Held hostage by idiotism
Let’s say they reach an accord in the Middle East. Some hard bargaining, some painful concessions, but now they’re ready to sign an historic agreement ending generations of enmity and warfare. Peace is at hand.
Then a man from Country A goes to a bazaar in Country B and detonates a bomb. Enraged, Country B turns the treaty into confetti. The next sound you hear is the whistle of incoming missiles.
In diplomatic circles, they call that the terrorist veto, the ability of a single obscure malcontent, powerless but for his willingness to sacrifice lives, to make himself heard at the highest level of geopolitics and force his way upon the international stage.

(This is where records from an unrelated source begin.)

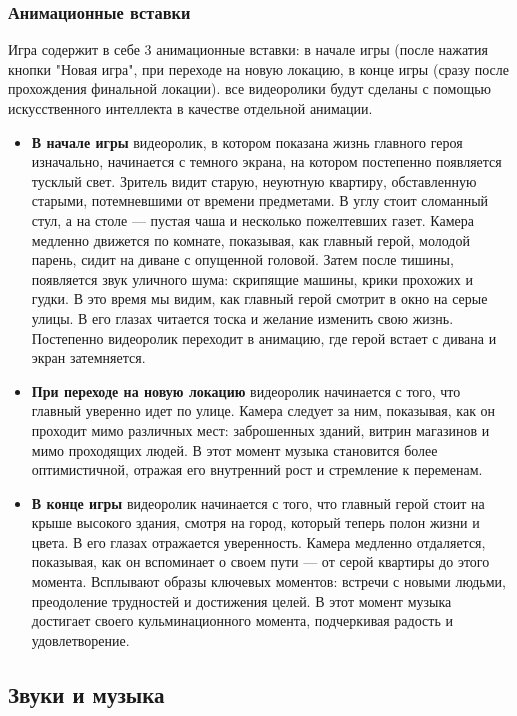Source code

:\documentclass[12pt]{article}
\begin{document}
        \subsubsection{Анимационные вставки}
        Игра содержит в себе 3 анимационные вставки: в начале игры (после нажатия кнопки "Новая игра", при переходе на новую локацию, в конце игры (сразу после прохождения финальной локации). все видеоролики будут сделаны с помощью искусственного интеллекта в качестве отдельной анимации.
        \begin{itemize}
            \item \textbf{В начале игры} видеоролик, в котором показана жизнь главного героя изначально, начинается с темного экрана, на котором постепенно появляется тусклый свет. Зритель видит старую, неуютную квартиру, обставленную старыми, потемневшими от времени предметами. В углу стоит сломанный стул, а на столе — пустая чаша и несколько пожелтевших газет. Камера медленно движется по комнате, показывая, как главный герой, молодой парень, сидит на диване с опущенной головой. Затем после тишины, появляется звук уличного шума: скрипящие машины, крики прохожих и гудки. В это время мы видим, как главный герой смотрит в окно на серые улицы. В его глазах читается тоска и желание изменить свою жизнь. Постепенно видеоролик переходит в анимацию, где герой встает с дивана и экран затемняется.
            \item \textbf{При переходе на новую локацию} видеоролик начинается с того, что главный уверенно идет по улице. Камера следует за ним, показывая, как он проходит мимо различных мест: заброшенных зданий, витрин магазинов и мимо проходящих людей. В этот момент музыка становится более оптимистичной, отражая его внутренний рост и стремление к переменам.
            \item \textbf{В конце игры} видеоролик начинается с того, что главный герой стоит на крыше высокого здания, смотря на город, который теперь полон жизни и цвета. В его глазах отражается уверенность. Камера медленно отдаляется, показывая, как он вспоминает о своем пути — от серой квартиры до этого момента. Всплывают образы ключевых моментов: встречи с новыми людьми, преодоление трудностей и достижения целей. В этот момент музыка достигает своего кульминационного момента, подчеркивая радость и удовлетворение. 
        \end{itemize}
    \subsection{Звуки и музыка}
\end{document}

As recent events make oppressively clear, the Internet and the 24-hour news cycle have evolved an analog to the terrorist veto. Call it the idiot veto – the ability of a single obscure malcontent, powerless but for his willingness to do some appalling thing, to make himself heard at the highest level of geopolitics and force his way upon the international stage.

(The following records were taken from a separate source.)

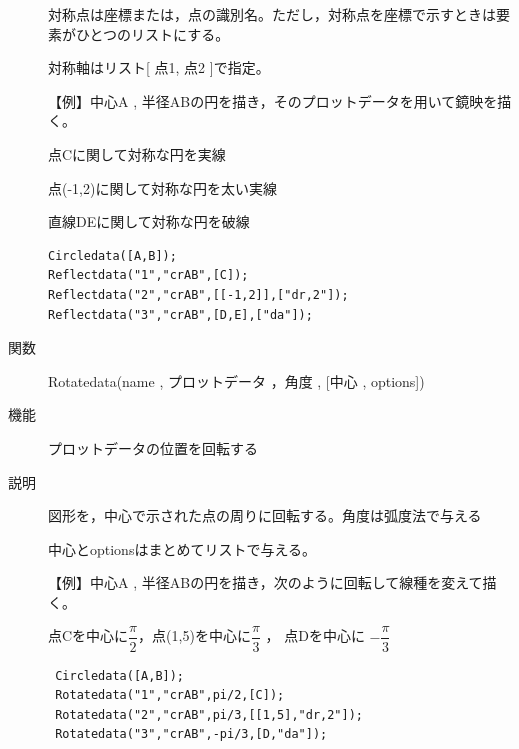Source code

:\documentclass[papersize,a4paper,12pt,uplatex]{jsarticle}
\begin{document}
\begin{description}
対称点は座標または，点の識別名。ただし，対称点を座標で示すときは要素がひとつのリストにする。

対称軸はリスト[ 点1, 点2 ]で指定。

\vspace{\baselineskip}
【例】中心A , 半径ABの円を描き，そのプロットデータを用いて鏡映を描く。

点Cに関して対称な円を実線

点(-1,2)に関して対称な円を太い実線

直線DEに関して対称な円を破線

\begin{verbatim}
Circledata([A,B]);
Reflectdata("1","crAB",[C]);
Reflectdata("2","crAB",[[-1,2]],["dr,2"]);
Reflectdata("3","crAB",[D,E],["da"]);
\end{verbatim}

\vspace{\baselineskip}
 \begin{center}  \end{center}


\vspace{\baselineskip}
\hypertarget{rotatedata}{}
\item[関数]Rotatedata(name , プロットデータ ，角度 , [中心 , options])
\item[機能]プロットデータの位置を回転する
\item[説明]図形を，中心で示された点の周りに回転する。角度は弧度法で与える

中心とoptionsはまとめてリストで与える。

\begin{spacing}{1.5}
【例】中心A , 半径ABの円を描き，次のように回転して線種を変えて描く。

 点Cを中心に$\dfrac{\pi}{2} $，点(1,5)を中心に$\dfrac{\pi}{3}$ ， 点Dを中心に $-\dfrac{\pi}{3} $
\end{spacing}
\begin{verbatim}
 Circledata([A,B]);
 Rotatedata("1","crAB",pi/2,[C]);
 Rotatedata("2","crAB",pi/3,[[1,5],"dr,2"]);
 Rotatedata("3","crAB",-pi/3,[D,"da"]);
\end{verbatim}
\vspace{\baselineskip}
\begin{center}\scalebox{0.9}{  }\end{center}
 

\end{description}
\end{document}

His name is Terry Jones, and he’s the little-known pastor of a tiny church – 50 members – in Gainesville, Fla. Twenty years ago, his proclamation of “International Burn a Koran Day” MIGHT have gotten him a few minutes on the rump end of the local TV newscast.
But that was before mass media exploded and every one of us became a news purveyor unto him- or herself. Jones’ bigoted idiocy – and yes, he has a constitutional right to be a bigoted idiot – has won him worldwide attention. His story has appeared in the Miami Herald, CNN, the London Daily Telegraph, the Huffington Post, the Los Angeles Times, the New York Times, the Irish Times, the Sydney (Australia) Morning Herald, the New Zealand Herald and al-Jazeera, to name a few. He has been condemned from Indonesia to Egypt, Secretary of State Hillary Clinton has blasted him and even the president felt compelled to weigh in.

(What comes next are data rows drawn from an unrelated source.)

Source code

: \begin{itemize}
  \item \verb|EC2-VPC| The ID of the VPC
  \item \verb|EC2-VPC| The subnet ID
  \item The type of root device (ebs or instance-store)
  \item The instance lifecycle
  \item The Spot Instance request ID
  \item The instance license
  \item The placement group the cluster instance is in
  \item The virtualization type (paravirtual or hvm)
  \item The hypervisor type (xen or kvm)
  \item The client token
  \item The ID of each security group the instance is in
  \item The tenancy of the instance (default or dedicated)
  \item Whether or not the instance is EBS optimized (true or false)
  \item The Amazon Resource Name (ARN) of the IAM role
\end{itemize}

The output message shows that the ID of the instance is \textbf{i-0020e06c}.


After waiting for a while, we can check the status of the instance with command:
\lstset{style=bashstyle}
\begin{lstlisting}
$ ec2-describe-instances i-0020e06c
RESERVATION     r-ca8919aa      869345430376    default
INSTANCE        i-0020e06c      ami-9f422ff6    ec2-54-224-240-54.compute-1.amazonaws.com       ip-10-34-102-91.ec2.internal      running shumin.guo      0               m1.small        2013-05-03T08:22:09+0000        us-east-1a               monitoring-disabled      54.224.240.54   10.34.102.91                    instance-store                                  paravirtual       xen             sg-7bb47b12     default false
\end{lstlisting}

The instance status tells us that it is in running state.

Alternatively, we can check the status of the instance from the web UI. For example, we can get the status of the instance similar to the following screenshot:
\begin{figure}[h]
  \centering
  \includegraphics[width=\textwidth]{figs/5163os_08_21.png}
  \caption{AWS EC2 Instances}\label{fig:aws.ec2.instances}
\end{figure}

And here, it bears repeating: Terry Jones is a podunk preacher no one ever heard of before this. Yet, from that humble repose, he was able to move the world. The impli- cations are staggering.
These words are written before, but will be published after, Jones’ scheduled event so I can’t comment on what did or did not happen. But I can say this: As Paris Hilton’s “career” amply demonstrates, the blossoming of new media and the corresponding need to keep them fed have made fame and its evil cousin, notoriety, impossibly cheap.
Once, we had hoped for higher things. There is, after all, an enduring human conceit which holds that improved communication between everyday people equals improved understanding between nations, equals peace. That conceit is as old as the folks who wondered how there could be a Civil War since North and South were linked by telegraph, and as modern as the Ellen Page commercial for Cisco Systems where children in the U.S. video chat with their counterparts in China.
Our faith in communication to bring people together has occasionally been validated; think of how cell phone video of a dying woman named Neda brought the world to the side of Iranian protesters.
But often, that faith seems naive, if not misplaced. Mass media magnify the bizarre and deservedly obscure, giving it access to the world – and its leaders. Like Lincoln at the theater, the world finds itself vulnerable to the single deranged lunatic. History spins on the whims of whoever is willing to be crazy enough.
That’s too much power to accord a Terry Jones, who, should it need saying, has no business on the international stage. But there he is anyway, in all his ignorant glory, proving the fundamental flaw of our faith in the promise of enhanced communications.
You see, technology evolves quickly. People, unfortunately, do not.